- Source document
------------------------------------------------------------

As reported by MIT Technology Review: There isn’t much space between your ears, but what’s in there can do
many things that a computer of the same size never could. Your brain is
also vastly more energy efficient at interpreting the world visually or
understanding speech than any computer system.
That’s why academic
and corporate labs have been experimenting with “neuromorphic” chips
modeled on features seen in brains. These chips have networks of
“neurons” that communicate in spikes of electricity (see “Thinking in Silicon”).
They can be significantly more energy-efficient than conventional
chips, and some can even automatically reprogram themselves to learn new
skills.
Now a neuromorphic chip has been untethered from the lab
bench, and tested in a tiny drone aircraft that weighs less than 100
grams.
In the experiment, the prototype chip, with 576 silicon
neurons, took in data from the aircraft’s optical, ultrasound, and
infrared sensors as it flew between three different rooms.
The
first time the drone was flown into each room, the unique pattern of
incoming sensor data from the walls, furniture, and other objects caused
a pattern of electrical activity in the neurons that the chip had never
experienced before.
That triggered it to report that it was in a new
space, and also caused the ways its neurons connected to one another to
change, in a crude mimic of learning in a real brain. Those changes
meant that next time the craft entered the same room, it recognized it
and signaled as such.

------------------------------------------------------------

- Requirements
1. According to the article on the neuromorphic chip tested in a drone, how many silicon neurons did the prototype chip have?
2. Extend the article about the neuromorphic chip flown in a small drone, beginning after its final sentence.

------------------------------------------------------------

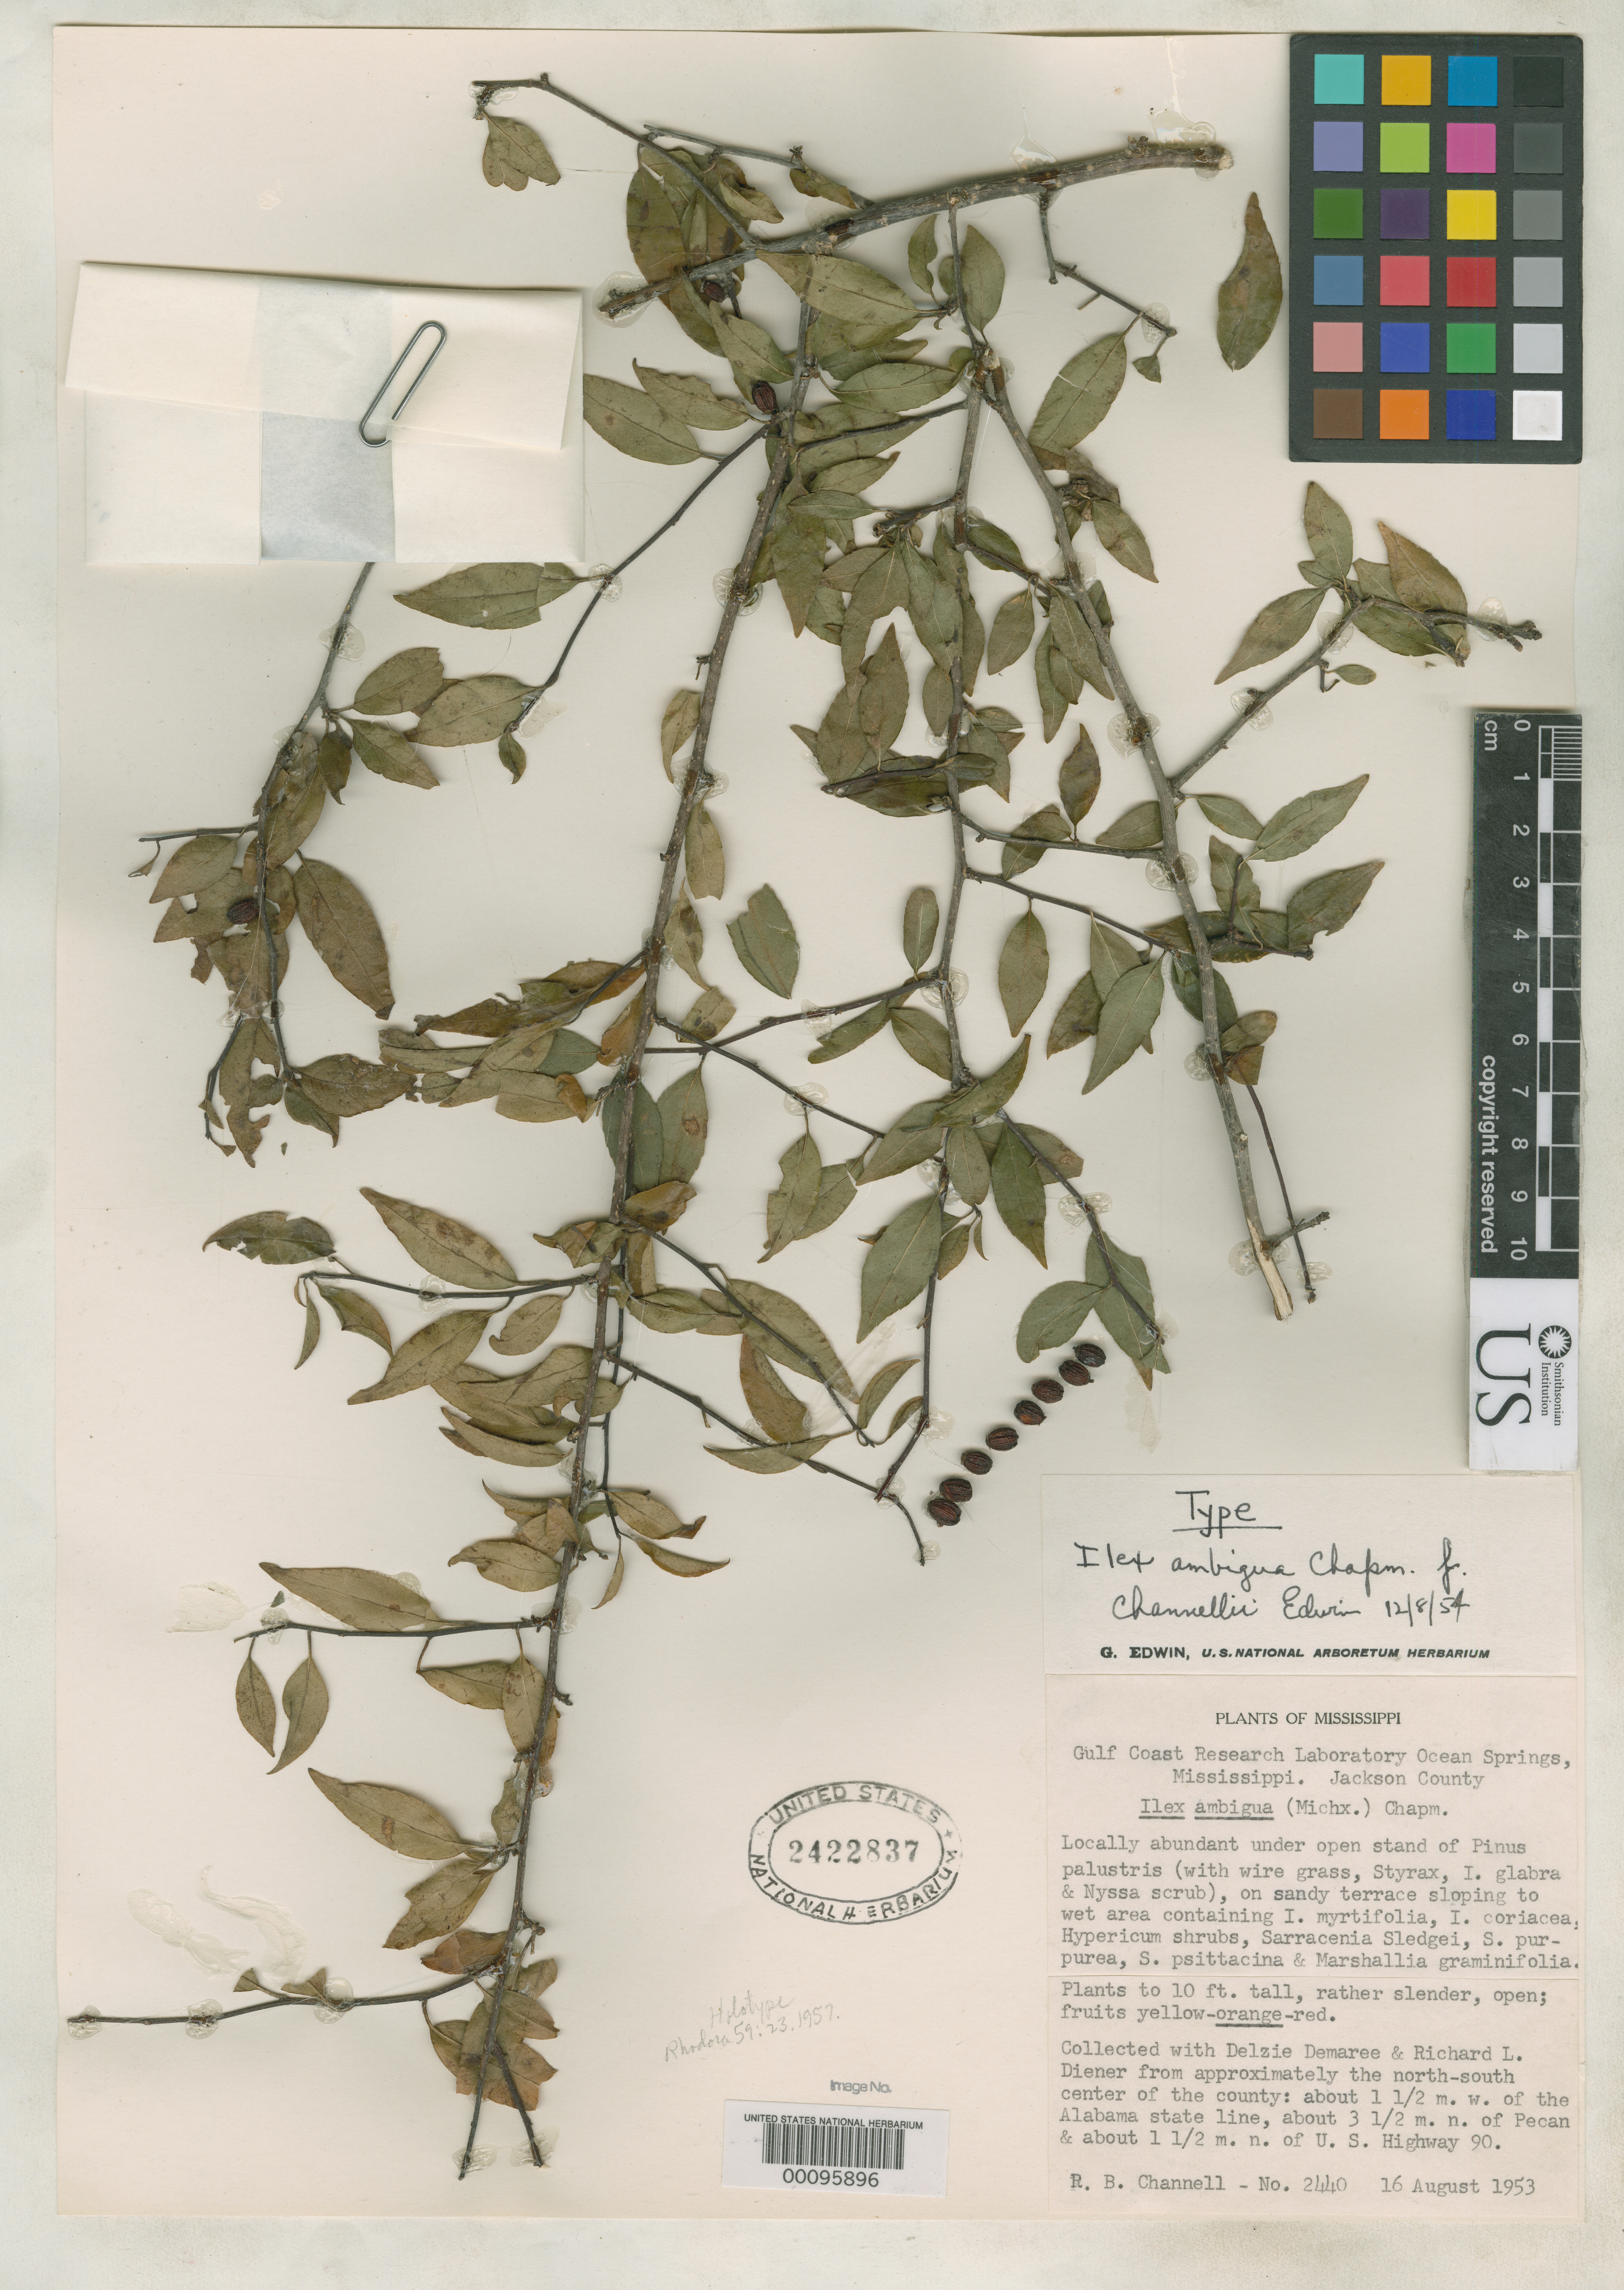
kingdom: Plantae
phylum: Tracheophyta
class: Magnoliopsida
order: Aquifoliales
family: Aquifoliaceae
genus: Ilex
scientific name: Ilex ambigua f. channellii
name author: Edwin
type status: Holotype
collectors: R. B. Channell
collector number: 2440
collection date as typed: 16 Aug 1953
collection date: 1953-08-16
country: United States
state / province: Mississippi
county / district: Jackson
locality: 3.5 miles N of Pecan.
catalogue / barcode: US 2422837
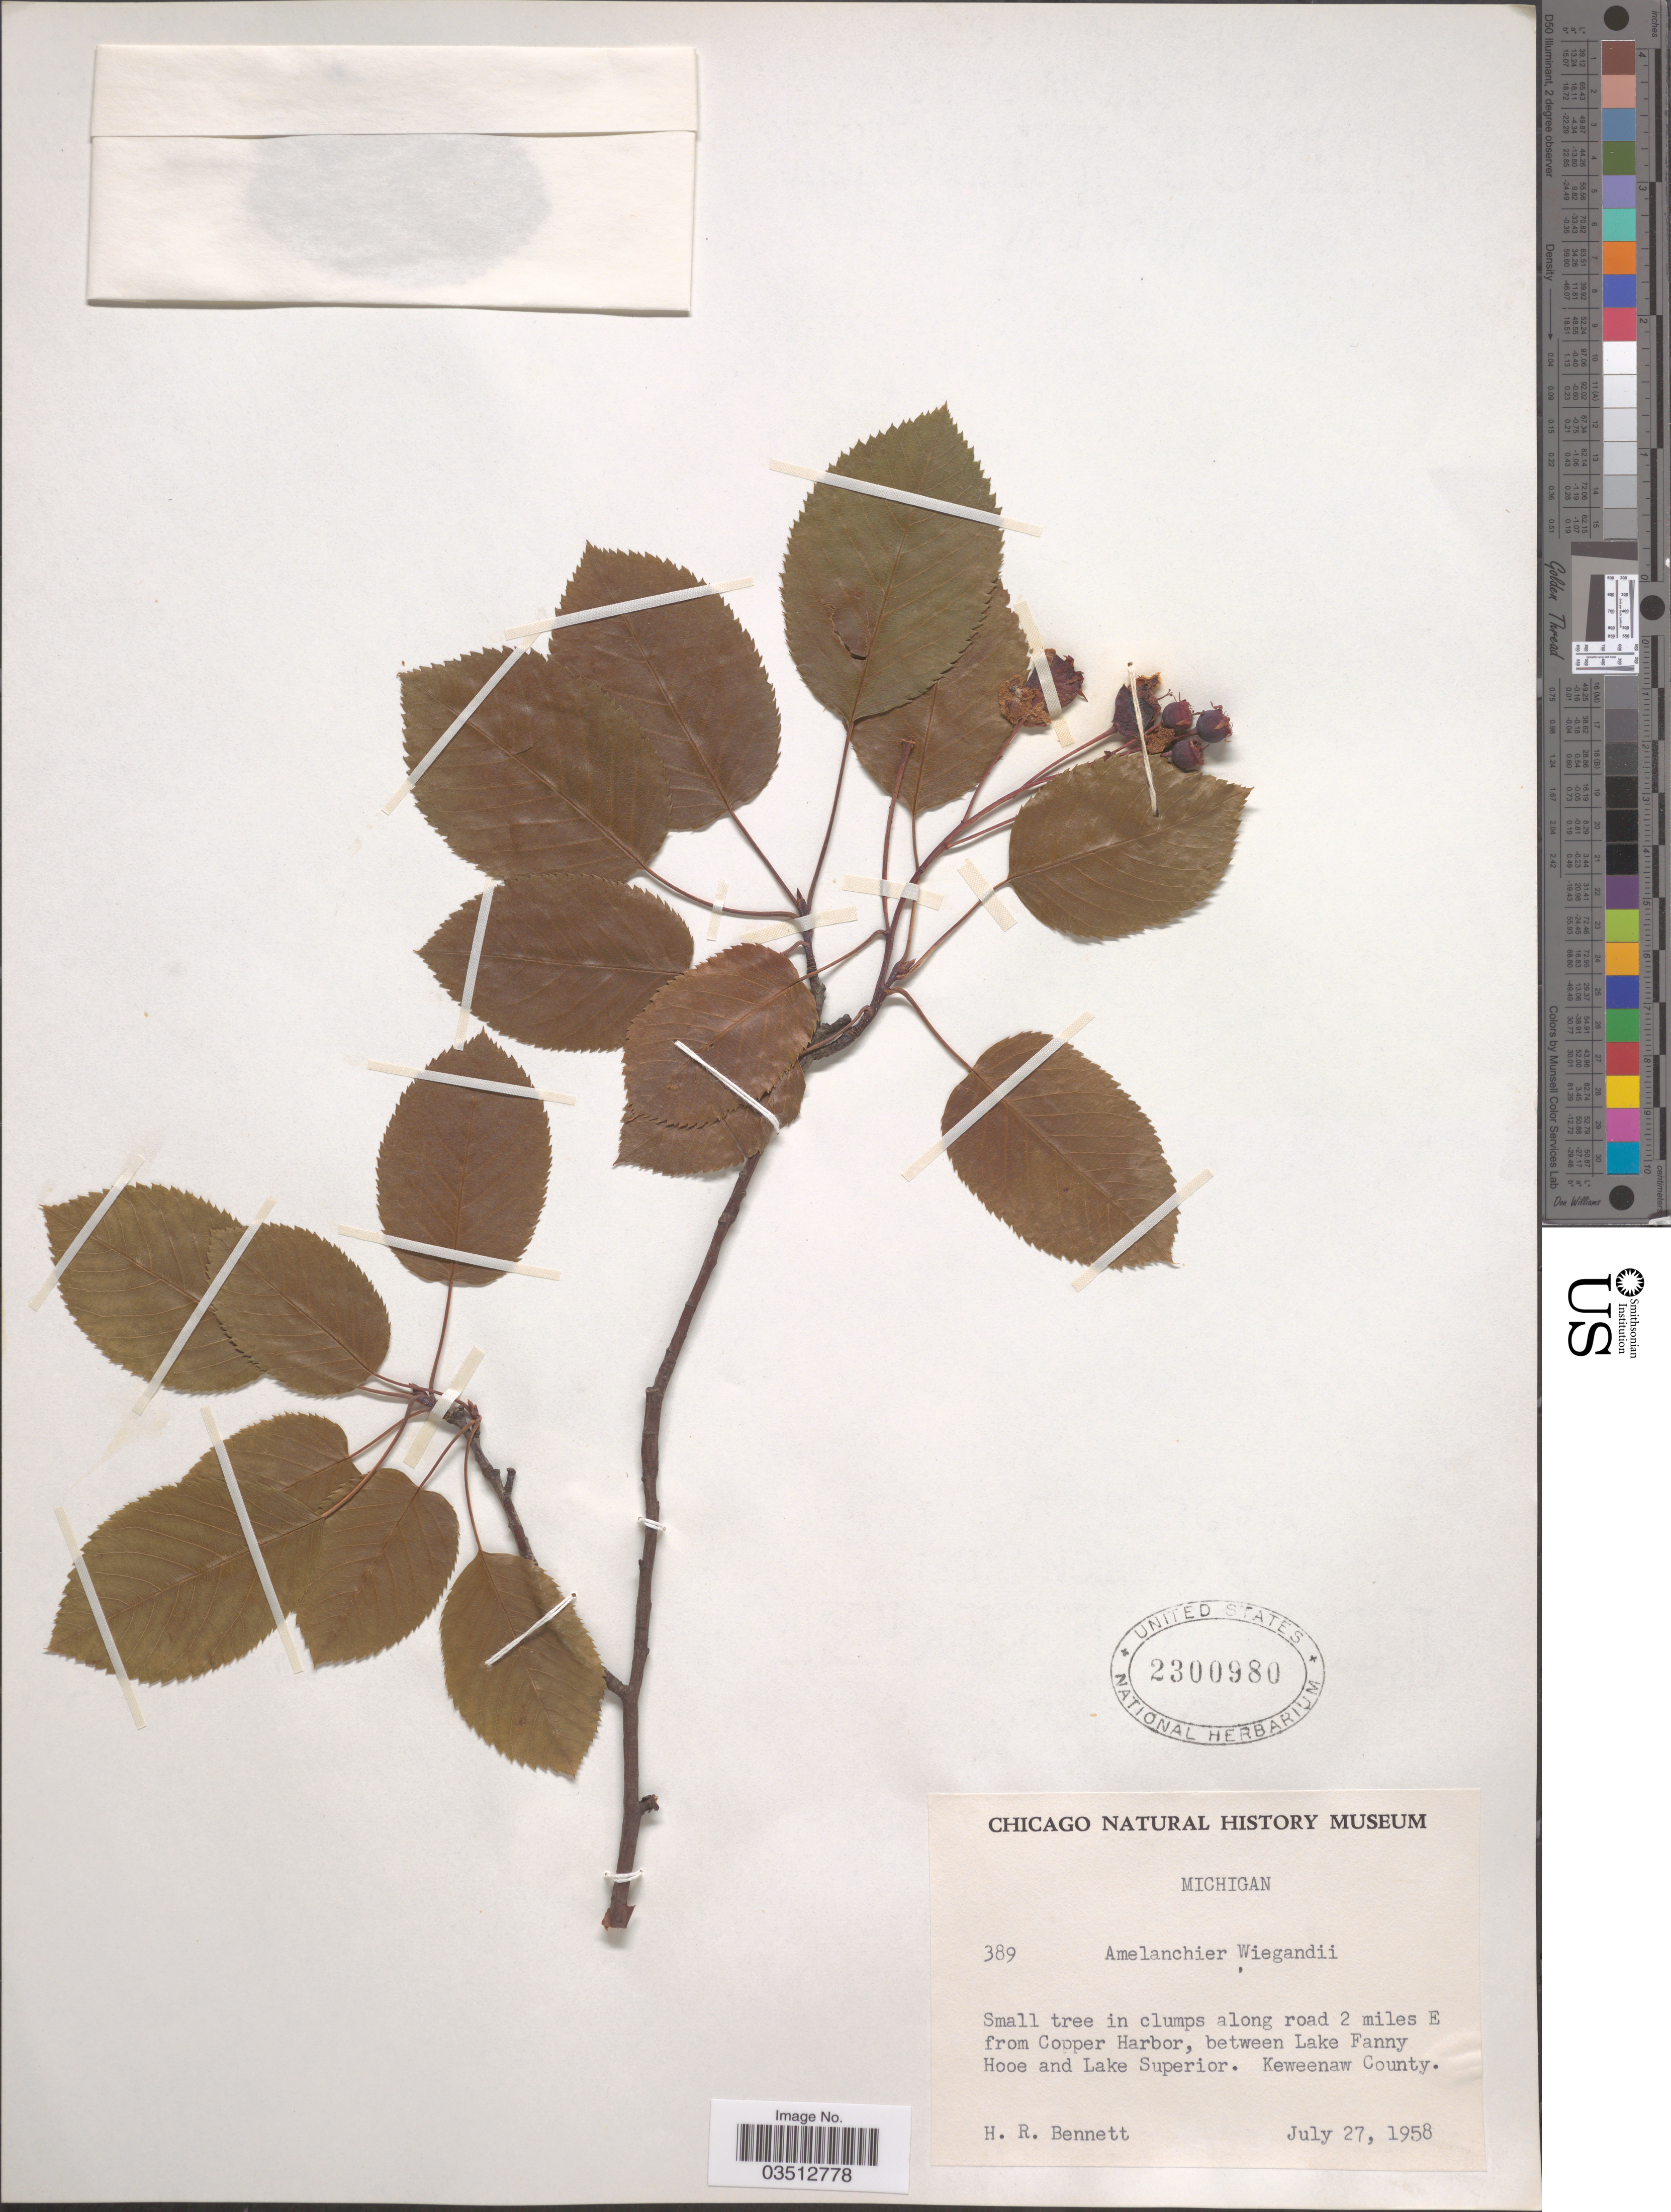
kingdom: Plantae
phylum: Tracheophyta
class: Magnoliopsida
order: Rosales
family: Rosaceae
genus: Amelanchier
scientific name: Amelanchier wiegandii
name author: E.L. Nielsen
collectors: H. R. Bennett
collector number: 389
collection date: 1958-07-27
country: United States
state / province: Michigan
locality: Along road 2 miles E from Copper Harbor, between Lake Fanny Hooe and Lake Superior. Keweenaw County.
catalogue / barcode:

------------------------------------------------------------

- Results by task
1. 576

2.
The chip involved is far from ready for
practical deployment, but the test offers empirical support for the
ideas that have motivated research into neuromorphic chips, says Narayan
Srinivasa, who leads HRL’s Center for Neural and Emergent Systems.
“This shows it is possible to do learning literally on the fly, while
under very strict size, weight, and power constraints,” he says.
The drone, custom built for the test by drone-maker company Aerovironment,
based in Monrovia, California, is six inches square, 1.5 inches high,
and weighs only 93 grams, including the battery. HRL’s chip made up just
18 grams of the craft’s weight, and used only 50 milliwatts of power.
That wouldn’t be nearly enough for a conventional computer to run
software that could learn to recognize rooms, says Srinivasa.
The flight test was a challenge set by the Pentagon research agency DARPA as part of a project
under which it has funded HRL, IBM, and others to work on neuromorphic
chips. One motivation is the hope that neuromorphic chips might make it
possible for military drones to make sense of video and sensor data for
themselves, instead of always having to beam it down to earth for
analysis by computers or humans.
Prototypes made under DARPA’s program—like HRL’s—have delivered
promising results, but much work remains before such technology can
perform useful work, says Vishal Saxena, an assistant professor working on neuromorphic chips
at Boise State University. “The biggest challenge is identifying what
the applications will be and developing robust algorithms,” he says.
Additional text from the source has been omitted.